New York’s unwilling speech cop, SBF’s ‘rehabilitation’ enablers and more commentary
Libertarian: New York’s Unwilling Speech Cops
“New York politicians are slapping a badge on my chest,” quips law prof Eugene Volokh at The Wall Street Journal, by requiring “any site that allows comments” to “publish a plan for responding to alleged hate speech by users.” But making me “do the state’s bidding with regard to viewpoints” New York “condemns . . . violates the First Amendment.” We “can’t trust the government to decide which viewpoints are too hateful to merit legal protection.” So I’m suing the state. The law’s a response to “the Buffalo white-supremacist mass shooting,” but “legislators can fight crime . . . without violating the First Amendment or drafting me into the speech police.”
Media watch: SBF’s ‘Rehabilitation’ Enablers
Sam Bankman-Fried “seems like the crypto version of disgraced Bernie Madoff,” yet “the interview requests continue to come in from outlets like the New York Times. And let’s just say the headlines have been gentle,” grumbles The Hill’s Joe Concha. SBF got a softball interview at The Times’ DealBook summit, “a huge public forum by the paper of record.” But: “Why didn’t the publication cancel, given the serious accusations against him?” ABC’s interview was as lame, fostering “the impression of victimhood.” Is it just because he “was one of the largest donors to Joe Biden’s 2020 presidential campaign to the tune of $5 million”?

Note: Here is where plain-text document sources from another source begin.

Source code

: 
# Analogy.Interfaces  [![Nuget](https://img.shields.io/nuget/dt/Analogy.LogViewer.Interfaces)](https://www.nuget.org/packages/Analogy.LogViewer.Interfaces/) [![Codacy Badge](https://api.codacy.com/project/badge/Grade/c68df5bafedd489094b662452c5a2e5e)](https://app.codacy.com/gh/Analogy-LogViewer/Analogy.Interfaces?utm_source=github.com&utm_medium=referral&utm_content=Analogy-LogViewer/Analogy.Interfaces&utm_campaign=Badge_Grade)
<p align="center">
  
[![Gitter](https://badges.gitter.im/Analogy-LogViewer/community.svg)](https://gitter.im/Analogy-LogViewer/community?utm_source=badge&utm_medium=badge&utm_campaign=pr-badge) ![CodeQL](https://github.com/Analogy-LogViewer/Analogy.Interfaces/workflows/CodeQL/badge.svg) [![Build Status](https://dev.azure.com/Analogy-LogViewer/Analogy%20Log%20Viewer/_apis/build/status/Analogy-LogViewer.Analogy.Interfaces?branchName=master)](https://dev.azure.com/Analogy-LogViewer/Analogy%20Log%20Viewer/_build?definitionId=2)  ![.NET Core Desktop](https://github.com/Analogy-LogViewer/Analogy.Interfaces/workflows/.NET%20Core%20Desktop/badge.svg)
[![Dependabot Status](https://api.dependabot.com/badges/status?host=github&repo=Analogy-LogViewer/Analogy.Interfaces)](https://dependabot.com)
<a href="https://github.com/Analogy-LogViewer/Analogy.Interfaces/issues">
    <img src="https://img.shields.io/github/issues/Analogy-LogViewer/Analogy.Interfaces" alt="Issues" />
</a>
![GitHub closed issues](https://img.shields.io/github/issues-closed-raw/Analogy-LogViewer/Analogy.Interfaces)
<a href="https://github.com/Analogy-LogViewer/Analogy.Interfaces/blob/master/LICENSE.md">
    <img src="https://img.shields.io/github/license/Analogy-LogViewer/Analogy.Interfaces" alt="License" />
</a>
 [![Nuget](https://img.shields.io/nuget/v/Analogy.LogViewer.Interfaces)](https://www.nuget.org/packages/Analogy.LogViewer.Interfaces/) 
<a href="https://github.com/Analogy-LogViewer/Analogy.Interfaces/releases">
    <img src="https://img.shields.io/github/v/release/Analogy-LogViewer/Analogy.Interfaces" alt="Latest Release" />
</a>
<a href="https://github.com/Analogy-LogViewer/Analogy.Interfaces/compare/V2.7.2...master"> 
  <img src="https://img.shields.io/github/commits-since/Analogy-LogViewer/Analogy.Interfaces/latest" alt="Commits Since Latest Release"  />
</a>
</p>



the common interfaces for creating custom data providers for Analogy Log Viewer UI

Neocon: ‘Bioethics’ Is Neither
A Washington Post piece on “the work of Travis Rieder, a Johns Hopkins University ‘bioethicist’” infuriates Commentary’s Noah Rothman by uncritically presenting his claim “that it’s your moral duty to save the world by not having children” because “Not only do your children contribute to the problem of climate change by dint of their very existence, but the little nibblers will still menace the rest of us even if the climate became static overnight.” Worse, says Rieder, your kids “might go on to have kids who also consume more than their fair share.” Argh, thunders Rothman: The whole idea of population control is “predicated on bunk science.” If pollution is the problem, “There is a measurable link between a growing middle-class expansion with that society’s demand for and the creation of environmentally friendly technologies, regulations, and public policies.” But: “Being a ‘bioethicist’ means never having to care about any of this.”
Eye on elex: Who Won the Popular Vote?
“Why are we ignoring the GOP’s popular vote win?” asks Dave Seminara at Spectator World. Yes, “Democrats held the Senate” and have just a narrow “deficit in the House.” But “Hillary Clinton still probably mutters about winning the popular vote in her sleep.” Indeed, “2022 was the first time the Democrats lost the House popular vote since Hillary’s 2016 loss, when the GOP prevailed by one point.” So of course “USA Today, Politico, CBS News, ABC News, and many other lefty publications ignored the popular vote story.” Dems were simply lucky: “They won lots of important races by narrow margins while getting obliterated in many more places, particularly areas far from the coasts.”
Urban beat: Crisis in Inner-City Sports
The US men’s World Cup struggle has led some to deem the game “an ‘upper class’ American sport,” with critics comparing soccer “unfavorably with basketball and American football,” laments City Journal’s Steven Malanga, “sports where the inner-city dream of stardom is reportedly still alive.” The problem is deeper: “Youth participation in every sport is declining in urban neighborhoods” for many reasons, including “the failures of institutions like urban public schools.” Although sports like basketball have “always been a route out of poverty,” NBA players are “now more likely to have grown up in middle- or upper-income neighborhoods” and “in a two-parent household.” The data show “low-income kids are half as likely to participate in sports these days as those from families solidly in the middle class.” Certainly, “sports participation brings widespread benefits to children,” but “rebuilding families and communities is something else entirely.”